Étant qualifié de règle technique, cet acte est soumis à la procédure de notification préalable auprès de la Commission européenne, conformément à l'article 5 de la Directive. Cette procédure vise à prévenir les entraves au commerce intra-européen en instaurant une concertation entre les États membres et les institutions européennes.
Le Conseil a relevé que le Décret avait été adopté en méconnaissance des obligations de notification préalable imposées par l’article 5 de la Directive.
En l’espèce, en décembre 2022, le gouvernement français avait notifié le projet de Décret à la Commission, qui avait demandé de reporter son adoption jusqu’à décembre 2023, estimant qu’il interagissait avec une proposition de règlement européen sur les emballages. Malgré cette demande, le Décret a été adopté prématurément en juin 2023.

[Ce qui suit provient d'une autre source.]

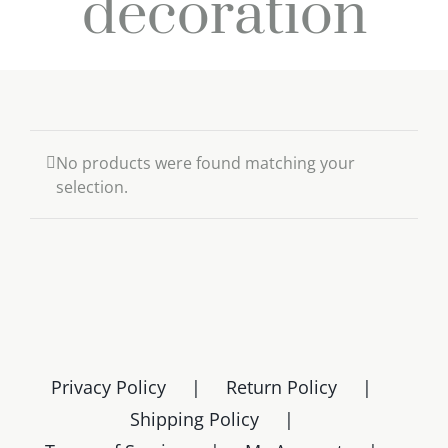
decoration
No products were found matching your
selection.
Privacy Policy
Return Policy
Shipping Policy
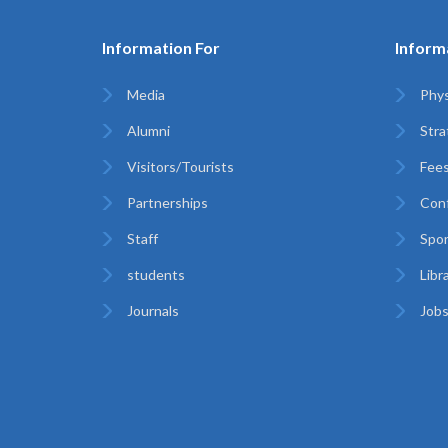
Information For
Inform
Media
Phys
Alumni
Stra
Visitors/Tourists
Fees
Partnerships
Con
Staff
Spor
students
Libr
Journals
Jobs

Le Conseil rappelle que, selon la jurisprudence de la Cour de justice européenne, notamment l’arrêt Papier Mettler Italia Srl du 21 décembre 2023 (C-86/22), « le non-respect des articles 5 et 6 de la directive 2015/1535 […] constitue un vice substantiel dès lors que l’adoption et la publication d’une règle technique […] sont susceptibles de créer des entraves aux échanges contraires aux traités européens » (cf. point 5 du Décret).
Il précise également que « le décret attaqué est entaché, du fait de son adoption avant l’expiration de la période de report mentionnée ci-dessus, d’un vice substantiel justifiant son annulation » (cf. point 7 du Décret).
En s’appuyant sur cette jurisprudence, le Conseil retient que le non-respect des périodes de report prévues par la Directive constitue un vice substantiel. Ce manquement, susceptible de compromettre le libre-échange au sein du marché intérieur, entraîne l’invalidité juridique de la règle technique adoptée.
Le Conseil conclut que le Décret méconnaît le droit européen et qu’il n’a pas été démontré que cette adoption prématurée respectait l’une des exceptions prévues par la directive, notamment en cas d’urgence (cf. point 6 du Décret).
Il a également rejeté l’argument selon lequel l’écoulement des stocks d’emballages jusqu’au 31 décembre 2023 aurait pu régulariser l’illégalité du texte, considérant cette disposition sans incidence. En conséquence, le Conseil annule le Décret pour excès de pouvoir.
Cette décision illustre l’importance du respect des procédures européennes pour garantir la compatibilité des législations nationales avec les règles communautaires. Elle suspend l’interdiction des emballages plastiques pour les fruits et légumes frais, dans l’attente d’une éventuelle réforme réglementaire conforme au droit de l’Union européenne.